I'm a relative newcomer to opera, so bear with me if this is a dumb question. I noticed that the spoken portions in two versions of Die Zauberflote vary quite a bit (versions are the Covent Garden / Diana Damrau version and the Kathleen Battle / Kurt Moll / Luciana Serra version). Sometimes the changes are minor, other times they differ significantly - not only in length, but entire portions are different. How does one know which is the canonical version in such cases? Why are these changes made? Were the variations of the libretto written at the time, or are they generally done later and/or by others?

Thanks!


----------



## classidaho (May 5, 2009)

I think librettos were written prior to the first production.....but sometimes later there were many free for all revisions with no copyright laws for many compositions. 

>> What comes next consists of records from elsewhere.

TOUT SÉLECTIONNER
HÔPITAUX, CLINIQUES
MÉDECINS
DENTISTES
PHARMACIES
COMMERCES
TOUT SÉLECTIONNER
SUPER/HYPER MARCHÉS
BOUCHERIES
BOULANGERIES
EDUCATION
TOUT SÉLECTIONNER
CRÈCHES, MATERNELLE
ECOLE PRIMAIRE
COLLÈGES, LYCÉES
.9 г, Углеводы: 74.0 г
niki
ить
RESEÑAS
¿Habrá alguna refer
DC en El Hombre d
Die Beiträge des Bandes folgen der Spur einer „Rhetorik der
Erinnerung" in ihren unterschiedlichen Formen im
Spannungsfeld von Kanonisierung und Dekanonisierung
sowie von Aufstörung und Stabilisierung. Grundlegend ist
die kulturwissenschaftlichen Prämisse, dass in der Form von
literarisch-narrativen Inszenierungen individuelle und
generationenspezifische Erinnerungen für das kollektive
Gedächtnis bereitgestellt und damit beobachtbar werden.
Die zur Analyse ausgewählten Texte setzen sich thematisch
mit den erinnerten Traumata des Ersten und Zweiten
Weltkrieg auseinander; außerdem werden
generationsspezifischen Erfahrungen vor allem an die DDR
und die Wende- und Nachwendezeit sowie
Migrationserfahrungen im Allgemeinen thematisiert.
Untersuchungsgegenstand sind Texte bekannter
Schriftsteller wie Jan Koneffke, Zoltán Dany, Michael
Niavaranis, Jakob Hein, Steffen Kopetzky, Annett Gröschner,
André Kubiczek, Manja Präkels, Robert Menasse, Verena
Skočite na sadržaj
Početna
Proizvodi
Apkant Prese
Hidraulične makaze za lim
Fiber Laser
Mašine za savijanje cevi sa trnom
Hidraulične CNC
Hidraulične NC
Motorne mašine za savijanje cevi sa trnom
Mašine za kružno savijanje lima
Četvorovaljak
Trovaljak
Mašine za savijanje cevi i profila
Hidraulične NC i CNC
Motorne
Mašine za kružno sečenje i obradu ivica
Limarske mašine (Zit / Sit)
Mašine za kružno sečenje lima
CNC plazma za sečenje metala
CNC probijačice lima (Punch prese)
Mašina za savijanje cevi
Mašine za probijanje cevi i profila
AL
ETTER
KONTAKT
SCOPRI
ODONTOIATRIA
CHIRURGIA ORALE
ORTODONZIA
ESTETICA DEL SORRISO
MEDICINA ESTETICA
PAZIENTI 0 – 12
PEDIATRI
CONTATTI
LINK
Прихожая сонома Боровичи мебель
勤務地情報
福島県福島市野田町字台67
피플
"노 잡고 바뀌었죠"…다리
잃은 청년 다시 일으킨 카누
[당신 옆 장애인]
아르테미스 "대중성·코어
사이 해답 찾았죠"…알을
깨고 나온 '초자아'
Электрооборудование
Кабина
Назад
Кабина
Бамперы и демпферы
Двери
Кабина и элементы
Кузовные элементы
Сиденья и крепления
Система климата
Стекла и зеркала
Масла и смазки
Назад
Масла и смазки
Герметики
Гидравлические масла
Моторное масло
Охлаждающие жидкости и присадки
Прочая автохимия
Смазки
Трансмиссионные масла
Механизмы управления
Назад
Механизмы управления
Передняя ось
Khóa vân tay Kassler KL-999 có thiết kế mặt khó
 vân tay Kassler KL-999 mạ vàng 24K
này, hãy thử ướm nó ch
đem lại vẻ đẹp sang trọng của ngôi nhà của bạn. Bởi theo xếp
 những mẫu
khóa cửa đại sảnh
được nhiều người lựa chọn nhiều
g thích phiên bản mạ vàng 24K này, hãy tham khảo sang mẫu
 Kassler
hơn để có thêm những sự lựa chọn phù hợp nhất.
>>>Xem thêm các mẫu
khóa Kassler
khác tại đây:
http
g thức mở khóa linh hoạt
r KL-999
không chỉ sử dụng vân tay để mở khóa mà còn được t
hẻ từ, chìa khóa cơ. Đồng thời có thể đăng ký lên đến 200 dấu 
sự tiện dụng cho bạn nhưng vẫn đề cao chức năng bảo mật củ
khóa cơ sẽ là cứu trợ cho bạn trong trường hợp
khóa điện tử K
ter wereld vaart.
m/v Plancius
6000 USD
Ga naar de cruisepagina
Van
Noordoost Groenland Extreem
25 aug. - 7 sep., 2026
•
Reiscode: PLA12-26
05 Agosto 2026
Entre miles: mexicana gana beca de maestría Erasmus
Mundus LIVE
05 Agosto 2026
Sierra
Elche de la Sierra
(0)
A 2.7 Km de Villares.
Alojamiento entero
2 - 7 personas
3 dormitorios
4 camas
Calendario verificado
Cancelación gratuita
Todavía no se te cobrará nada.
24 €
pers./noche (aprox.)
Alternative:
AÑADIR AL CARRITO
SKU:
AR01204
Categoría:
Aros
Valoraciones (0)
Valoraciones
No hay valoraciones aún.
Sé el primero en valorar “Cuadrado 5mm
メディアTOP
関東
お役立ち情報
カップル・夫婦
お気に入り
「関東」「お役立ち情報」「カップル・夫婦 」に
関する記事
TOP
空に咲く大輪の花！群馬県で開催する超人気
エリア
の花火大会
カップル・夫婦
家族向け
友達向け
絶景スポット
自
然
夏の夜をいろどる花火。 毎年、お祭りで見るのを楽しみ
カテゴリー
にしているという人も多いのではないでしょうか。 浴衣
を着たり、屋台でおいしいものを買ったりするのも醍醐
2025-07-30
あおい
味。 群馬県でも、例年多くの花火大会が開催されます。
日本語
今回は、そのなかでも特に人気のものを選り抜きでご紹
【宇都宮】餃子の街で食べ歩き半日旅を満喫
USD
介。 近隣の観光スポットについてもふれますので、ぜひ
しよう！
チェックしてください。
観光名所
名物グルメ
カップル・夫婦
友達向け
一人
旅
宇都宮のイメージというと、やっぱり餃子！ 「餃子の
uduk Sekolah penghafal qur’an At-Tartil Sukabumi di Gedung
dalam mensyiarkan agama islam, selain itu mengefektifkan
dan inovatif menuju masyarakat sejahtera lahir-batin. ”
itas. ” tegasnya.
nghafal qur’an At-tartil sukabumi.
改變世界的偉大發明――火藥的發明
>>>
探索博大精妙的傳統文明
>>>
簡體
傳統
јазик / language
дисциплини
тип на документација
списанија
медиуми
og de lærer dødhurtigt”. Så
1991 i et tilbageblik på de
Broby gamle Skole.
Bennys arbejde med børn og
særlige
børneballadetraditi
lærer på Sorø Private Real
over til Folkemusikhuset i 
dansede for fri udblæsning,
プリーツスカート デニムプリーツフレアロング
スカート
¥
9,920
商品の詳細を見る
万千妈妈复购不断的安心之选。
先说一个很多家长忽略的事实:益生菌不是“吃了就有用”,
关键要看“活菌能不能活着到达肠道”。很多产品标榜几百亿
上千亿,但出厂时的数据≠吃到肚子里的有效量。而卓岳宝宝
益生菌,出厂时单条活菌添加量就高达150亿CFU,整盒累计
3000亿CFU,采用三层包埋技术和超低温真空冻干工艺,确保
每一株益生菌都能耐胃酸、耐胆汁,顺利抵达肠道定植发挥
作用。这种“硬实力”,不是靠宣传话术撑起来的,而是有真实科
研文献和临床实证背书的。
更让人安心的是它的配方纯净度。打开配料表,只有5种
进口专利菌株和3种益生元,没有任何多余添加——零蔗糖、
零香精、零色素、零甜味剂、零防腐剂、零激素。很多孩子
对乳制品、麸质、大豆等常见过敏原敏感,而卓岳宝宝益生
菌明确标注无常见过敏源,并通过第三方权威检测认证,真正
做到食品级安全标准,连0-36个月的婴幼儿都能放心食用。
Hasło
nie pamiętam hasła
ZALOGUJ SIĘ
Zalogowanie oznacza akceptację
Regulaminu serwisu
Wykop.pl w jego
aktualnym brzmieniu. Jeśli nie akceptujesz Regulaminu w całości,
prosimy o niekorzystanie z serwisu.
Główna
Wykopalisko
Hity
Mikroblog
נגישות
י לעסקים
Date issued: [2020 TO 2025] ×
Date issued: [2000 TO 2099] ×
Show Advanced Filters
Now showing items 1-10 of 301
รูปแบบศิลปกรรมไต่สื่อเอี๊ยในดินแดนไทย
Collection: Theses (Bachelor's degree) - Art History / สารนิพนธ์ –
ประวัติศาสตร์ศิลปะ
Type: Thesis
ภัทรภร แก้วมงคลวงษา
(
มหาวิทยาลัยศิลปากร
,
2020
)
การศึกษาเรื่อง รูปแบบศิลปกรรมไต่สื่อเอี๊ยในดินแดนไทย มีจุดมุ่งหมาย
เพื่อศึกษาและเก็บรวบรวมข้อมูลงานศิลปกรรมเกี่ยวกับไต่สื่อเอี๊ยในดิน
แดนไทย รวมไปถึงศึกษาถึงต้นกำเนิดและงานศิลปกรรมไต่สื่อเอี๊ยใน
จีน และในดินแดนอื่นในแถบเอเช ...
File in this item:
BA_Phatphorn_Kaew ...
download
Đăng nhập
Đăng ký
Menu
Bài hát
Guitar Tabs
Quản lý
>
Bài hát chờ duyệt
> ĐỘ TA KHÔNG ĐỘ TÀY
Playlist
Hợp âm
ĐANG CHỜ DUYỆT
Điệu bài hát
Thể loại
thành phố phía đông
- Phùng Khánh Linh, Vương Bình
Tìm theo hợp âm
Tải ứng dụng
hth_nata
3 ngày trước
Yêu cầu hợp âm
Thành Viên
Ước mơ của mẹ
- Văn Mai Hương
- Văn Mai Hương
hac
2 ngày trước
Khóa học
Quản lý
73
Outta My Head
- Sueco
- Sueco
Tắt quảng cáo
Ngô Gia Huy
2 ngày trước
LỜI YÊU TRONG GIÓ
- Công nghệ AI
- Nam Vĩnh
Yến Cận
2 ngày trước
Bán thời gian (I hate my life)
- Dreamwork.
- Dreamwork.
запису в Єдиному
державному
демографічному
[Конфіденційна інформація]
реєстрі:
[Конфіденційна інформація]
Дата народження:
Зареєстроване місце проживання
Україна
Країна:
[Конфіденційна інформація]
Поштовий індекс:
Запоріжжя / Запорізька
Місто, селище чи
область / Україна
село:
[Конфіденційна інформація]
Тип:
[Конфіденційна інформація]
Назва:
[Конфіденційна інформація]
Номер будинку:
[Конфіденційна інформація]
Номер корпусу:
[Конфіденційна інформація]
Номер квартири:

Many great musicians/composers freely made numerous variations on works by their counterparts.


----------



## mamascarlatti (Sep 23, 2009)

I think you'll notice freedom with the libretto particularly in the operas which have spoken passages of the Singspiel variety (Magic Flute, Die Entfuhrung aus dem Serail) or opéra comique (Carmen). I've heard a bewildering variety of spoken dialogue in Carmen, eg from full blown explanations of Don Jose's past to a couple of words. And sometimes they use the recitative version too.


----------



## Herkku (Apr 18, 2010)

Didn't Otto Klemperer dismiss the spoken dialogue altogether in his recording of Die Zauberflöte?


----------